> _TEXTAUSZUG_:
# # # # #

Die meisten Mediengruppen agieren multisektoral und sind in weiteren Geschäftsfeldern, wie Bankwesen, Energieerzeugung, Mobilfunk und andere Branchen, aktiv. Bedeutet das in weiterer Folge, dass Medien von deren Eigentümerseite eben lediglich als ein Wirtschaftstool verstanden werden? Oder gibt es auch noch so etwas wie eine „vierte kontrollierende Macht“?

In der Türkei herrscht unter dem Vorwand „Wirtschaft“ eine Holding-isierung der Firmen durch die Regierung, besonders im Bereich Bauwesen und Energie. Ohne Ausschreibungen fließen Milliarden von Euro durch Korruption hin-& und her; diese Gelder wiederum werden auch für den Kauf von „Alten Medien“ verwendet, welche traditionell als unparteiisch und unabhängig gelten. Die Mediengleichschaltung, die natürlich nur pro-Ankara berichtet, ist in höchstem Maße gefährlich. Staatliche Banken finanzieren diesen Medienmissbrauch zusätzlich. Es gibt in großer Zahl keine echten Medien mehr, die man als „vierte Macht“ bezeichnen könnte. Der Parteienstaat mit seinen hörigen Journalisten und seinem großen Korruptionsproblem führt untereinander eine Inzestbeziehung, die die Medienlandschaft und die Meinungsbildung monopolisiert. Diejenigen freien Medien, die versuchen unter diesem Druck auf dem Markt zu überleben, werden vom Parteistaat durch Strafen zersetzt. In einer öffentlichen Diskussion schaffte es ein Teilnehmer, durch seine Mimik verhaften zu werden – „Beleidigung durch kritischen Gebrauch der Mimik“.

Im Oktober 2022 wurde ein Mediengesetz gegen Desinformation im türkischen Parlament beschlossen.

Was ist davon zu halten?

„Zensurgesetz“ nennen wir das. Dieses Zensurgesetz ist für uns nicht ein Akt gegen Desinformation bzw. fake News sondern ein weiterer Versuch die Kontrolle zu erweitern & die Informationsproduktion in der Türkei zu monopolisieren. In der Türkei werden Menschen fast aller Gesellschaftsschichten strafrechtlich verfolgt und verhaftet, nur weil diese ihre Meinung äußern. Besonders Journalisten müssen um ihre Sicherheit fürchten.

# # # # #

> _MATERIAL_:
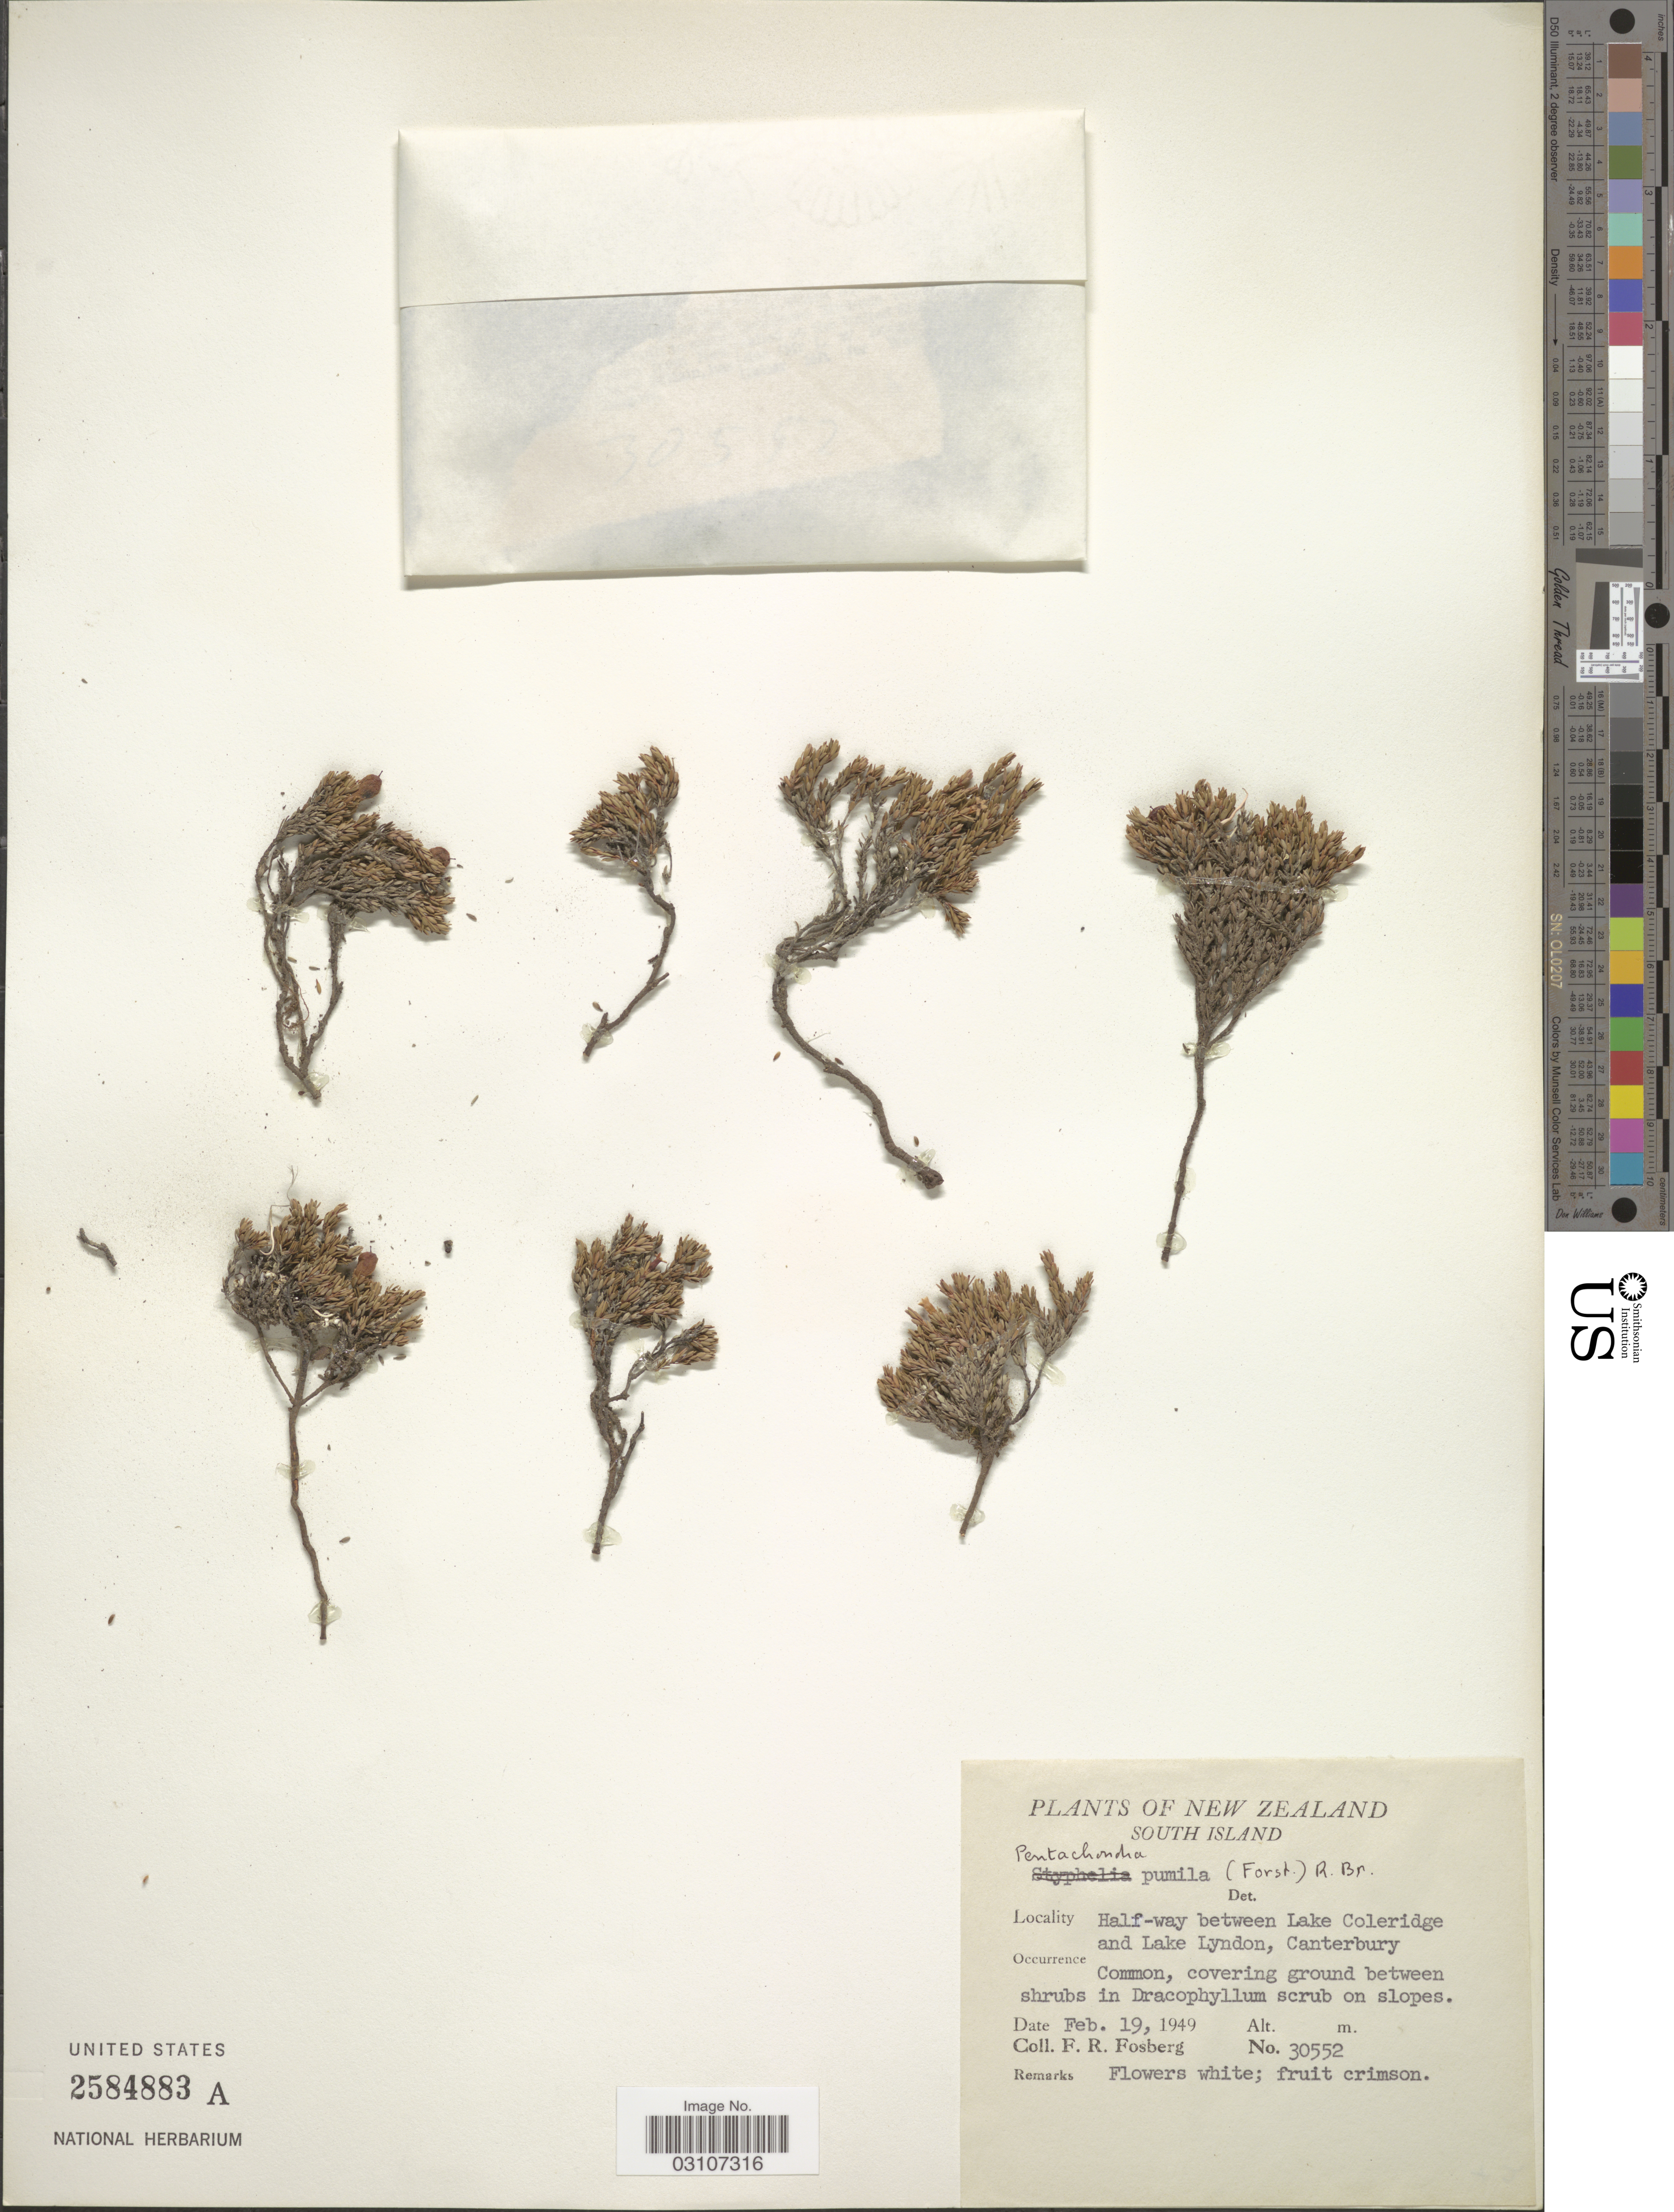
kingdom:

# # # # #

> _AUFGABEN_:
A) Übertrage aus dem Textauszug über die Medien in der Türkei den Satz „Im Oktober 2022 wurde ein Mediengesetz gegen Desinformation im türkischen Parlament beschlossen.“ ins Englische.
B) Führe den Textauszug über die Medien in der Türkei im Anschluss an seinen letzten Satz weiter.

> _ANTWORTEN_:
A) In October 2022, a media law against disinformation was passed in the Turkish parliament.

B)
Die AKP_Regierung hat die Kapitalstruktur der Mainstreammedien verändert. Rund 90% der Mainstreammedien sind regierungsnah. Wir fordern in der Türkei Gedanken – & Pressefreiheit. Für uns ist die Gedankenfreiheit und Aufklärung essenziell, alleine schon, um der Korruption und der Unterdrückung im Lande Einhalt zu gebieten. Das neue Zensurgesetz beschränkt nicht nur Journalisten, sondern auch Menschen in den Neuen Medien, die ihre Meinung öffentlich vertreten wollen.

Welche Rolle spielen religiöse Lobbys in der aktuellen türkischen Medienwelt – in einem unter Ata Türk doch seinerzeit laizistisch geprägten Land…..

Unter religiösen Lobbies verstehen wir Vereine und „NGO’s“, die Feinde der demokratischen Bürgerrechte sind und die Gesellschaft terrorisieren. Sie sind reaktionäre Kräfte, die die AKP Regierung eigentlich ausmacht. Die Regierung selbst ist eine reaktionäre, demokratiefeindliche Sektengemeinschaft. Die Außenfassade modern, innerlich zutiefst reaktionär.

Wie ist das mit Kurdischen Medien (gibt es diese noch?) oder auch mit Medien, die der „Gülen Bewegung“ nahe standen? Sind diese Stimmen im Land vertreten?

Es gibt im türkischen Radio auch kurdische Sender. Man kann in der Schule das Wahlfach Kurdisch besuchen. Einige AKP-Minister sind Kurden, der Justizminister selbst ist kurdischer Abstammung. Der Chef des Geheimdienstes ist Kurde, der AKP-Sprecher ist kurdischer Abstammung. Vielleicht mehr als die Hälfte der AKP-Bewegung sind kurdisch-stämmig. Rassistische Verfolgung findet in diesem Hinblick nicht statt, viel mehr handelt es sich in der Türkei um einen „Gesinnungsrassismus“. Wer die AKP unterstützt, wer konservative, fundamentalistische und anti-demokratische Werte vertritt, der wird auch nicht verfolgt werden. Wer die laizistische Republik hasst, der ist willkommen. Das sage ich als überzeugter Muslime.

Welche Rolle spielen internationale Mediengruppen und deren Beteiligungen, wie bspw. Axel Springer – nehmen diese Einfluss auf die Blattlinien?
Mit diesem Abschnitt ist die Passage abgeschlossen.